Amidst a series of contradictory signals, it now appears that the governments of many Indian states are lining up to ban online gambling, now that the practice has gained greater public attention during the period of the Covid-19 lockdowns.
The first domino fell in early September when the state of Andhra Pradesh announced its online gambling ban.
On Friday, Tamil Nadu Governor Banwarilal Purohit followed suit by signing an ordinance establishing penalties of up to six months in prison and INR5000 (US$67) in fines for simply engaging in online gambling. The ordinance also bans the electronic transfer of funds used for wagering or betting, as well as distributing winnings or prize money.
The Madras High Court had been pushing the Tamil Nadu state government for weeks to clarify its policies on online gambling one way or another, and the administration opted to move in the direction of a total ban.
Governor Purohit explained, “The state has decided to ban online gaming to avoid such incidents as suicide and to protect innocent people from the evils of online gaming.”
On Saturday, authorities in the state of Karnataka indicated that they too were moving in the same policy direction, with Home Minister Basavaraj Bommai stating, “A meeting of high level officers has been held regarding online games. Common people have been troubled, youngsters are being misguided, and families distressed. We have received complaints from parents as well, so we are trying to bring regulation laws regarding online games.”
Karnataka’s government is said to be weighing between the options of a full ban, as has now been done in Andhra Pradesh and Tamil Nadu (and Telangana in 2017), or whether to allow online gambling under certain strict regulations. Some reports suggest that the Karnataka administration is leaning towards a full ban.

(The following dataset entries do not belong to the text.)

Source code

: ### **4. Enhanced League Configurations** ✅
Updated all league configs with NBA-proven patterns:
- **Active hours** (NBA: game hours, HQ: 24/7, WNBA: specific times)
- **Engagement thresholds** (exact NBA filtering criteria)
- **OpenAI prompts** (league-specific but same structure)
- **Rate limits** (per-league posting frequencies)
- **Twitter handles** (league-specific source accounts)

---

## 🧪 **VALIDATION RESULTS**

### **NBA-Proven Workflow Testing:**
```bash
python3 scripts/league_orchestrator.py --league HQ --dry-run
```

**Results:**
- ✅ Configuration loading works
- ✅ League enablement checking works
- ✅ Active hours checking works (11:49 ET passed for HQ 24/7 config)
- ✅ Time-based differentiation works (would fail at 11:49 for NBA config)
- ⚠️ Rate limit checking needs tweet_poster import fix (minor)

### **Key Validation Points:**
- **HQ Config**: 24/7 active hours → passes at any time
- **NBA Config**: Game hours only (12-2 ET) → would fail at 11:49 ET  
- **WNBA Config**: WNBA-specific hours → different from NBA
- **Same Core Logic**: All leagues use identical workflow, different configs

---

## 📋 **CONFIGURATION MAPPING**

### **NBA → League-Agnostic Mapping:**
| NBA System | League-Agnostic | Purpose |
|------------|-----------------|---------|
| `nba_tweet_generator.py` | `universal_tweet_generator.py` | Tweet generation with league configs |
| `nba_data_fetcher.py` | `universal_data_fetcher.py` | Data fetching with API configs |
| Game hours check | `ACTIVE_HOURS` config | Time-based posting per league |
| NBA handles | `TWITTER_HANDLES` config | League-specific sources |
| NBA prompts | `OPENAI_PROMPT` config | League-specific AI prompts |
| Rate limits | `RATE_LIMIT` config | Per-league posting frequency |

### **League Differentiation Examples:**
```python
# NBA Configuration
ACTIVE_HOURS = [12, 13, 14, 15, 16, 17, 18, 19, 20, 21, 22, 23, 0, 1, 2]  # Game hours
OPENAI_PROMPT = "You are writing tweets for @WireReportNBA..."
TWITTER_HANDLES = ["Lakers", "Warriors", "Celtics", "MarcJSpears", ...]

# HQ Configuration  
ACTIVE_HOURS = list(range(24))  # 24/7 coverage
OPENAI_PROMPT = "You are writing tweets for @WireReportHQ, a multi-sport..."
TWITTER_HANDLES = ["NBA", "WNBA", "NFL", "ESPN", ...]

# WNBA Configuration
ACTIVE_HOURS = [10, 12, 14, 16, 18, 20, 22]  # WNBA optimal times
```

However, there is also another strong stream of thought among some Indian policymakers and political commentators that online gambling should be embraced by regulating it and bringing much-needed tax revenues into public coffers.

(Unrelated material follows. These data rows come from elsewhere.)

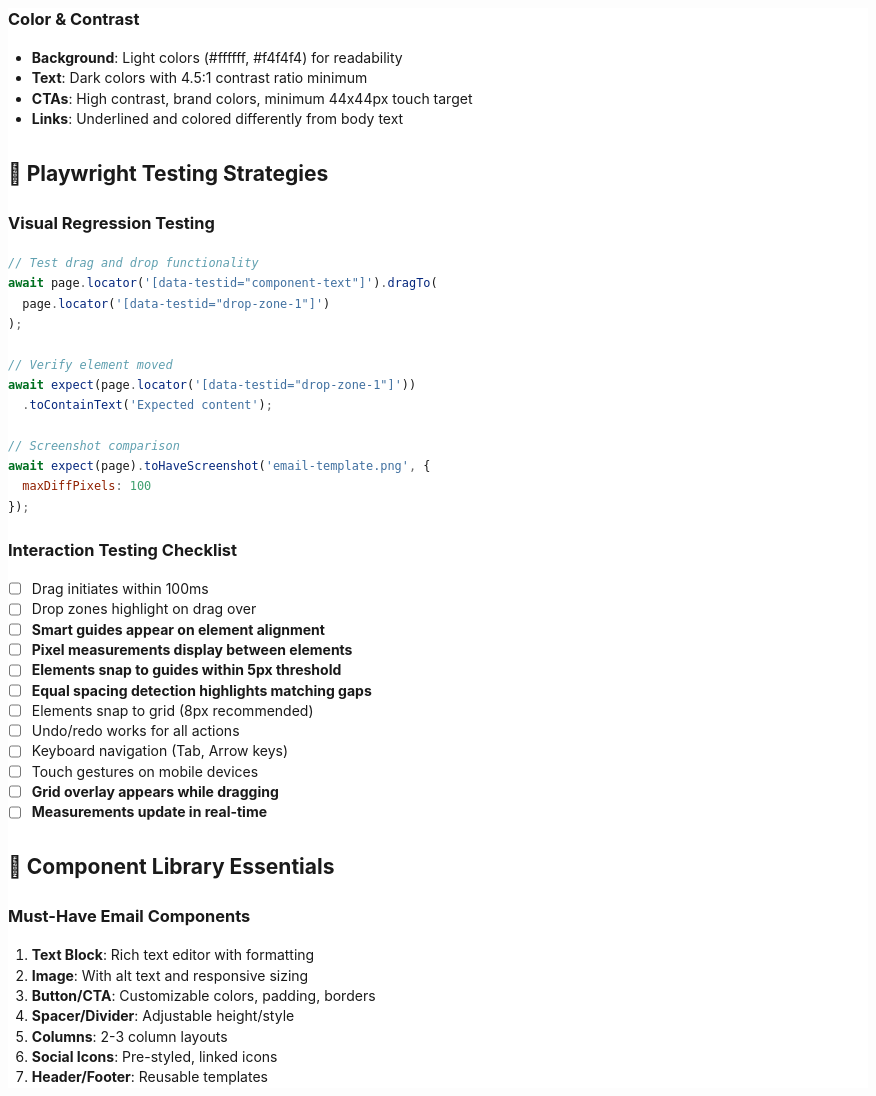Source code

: ### Color & Contrast
- **Background**: Light colors (#ffffff, #f4f4f4) for readability
- **Text**: Dark colors with 4.5:1 contrast ratio minimum
- **CTAs**: High contrast, brand colors, minimum 44x44px touch target
- **Links**: Underlined and colored differently from body text

## 🔧 Playwright Testing Strategies

### Visual Regression Testing
```javascript
// Test drag and drop functionality
await page.locator('[data-testid="component-text"]').dragTo(
  page.locator('[data-testid="drop-zone-1"]')
);

// Verify element moved
await expect(page.locator('[data-testid="drop-zone-1"]'))
  .toContainText('Expected content');

// Screenshot comparison
await expect(page).toHaveScreenshot('email-template.png', {
  maxDiffPixels: 100
});
```

### Interaction Testing Checklist
- [ ] Drag initiates within 100ms
- [ ] Drop zones highlight on drag over
- [ ] **Smart guides appear on element alignment**
- [ ] **Pixel measurements display between elements**
- [ ] **Elements snap to guides within 5px threshold**
- [ ] **Equal spacing detection highlights matching gaps**
- [ ] Elements snap to grid (8px recommended)
- [ ] Undo/redo works for all actions
- [ ] Keyboard navigation (Tab, Arrow keys)
- [ ] Touch gestures on mobile devices
- [ ] **Grid overlay appears while dragging**
- [ ] **Measurements update in real-time**

## 🎨 Component Library Essentials

### Must-Have Email Components
1. **Text Block**: Rich text editor with formatting
2. **Image**: With alt text and responsive sizing
3. **Button/CTA**: Customizable colors, padding, borders
4. **Spacer/Divider**: Adjustable height/style
5. **Columns**: 2-3 column layouts
6. **Social Icons**: Pre-styled, linked icons
7. **Header/Footer**: Reusable templates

This view was expressed, for example, by Minister of State for Finance Anurag Singh Thakur at a conference on Thursday. Speaking of sports betting specifically, he stated, “Betting can be an effective tool to curb match fixing, which is why we need to consider possibilities… a system can help in monitoring people allegedly involved in fixing.”
The debate in India is heating up, but for the time being it seems that those calling for online gambling bans have the political upper hand, especially amidst media stories of vulnerable people racking up massive gambling debts and then committing suicide.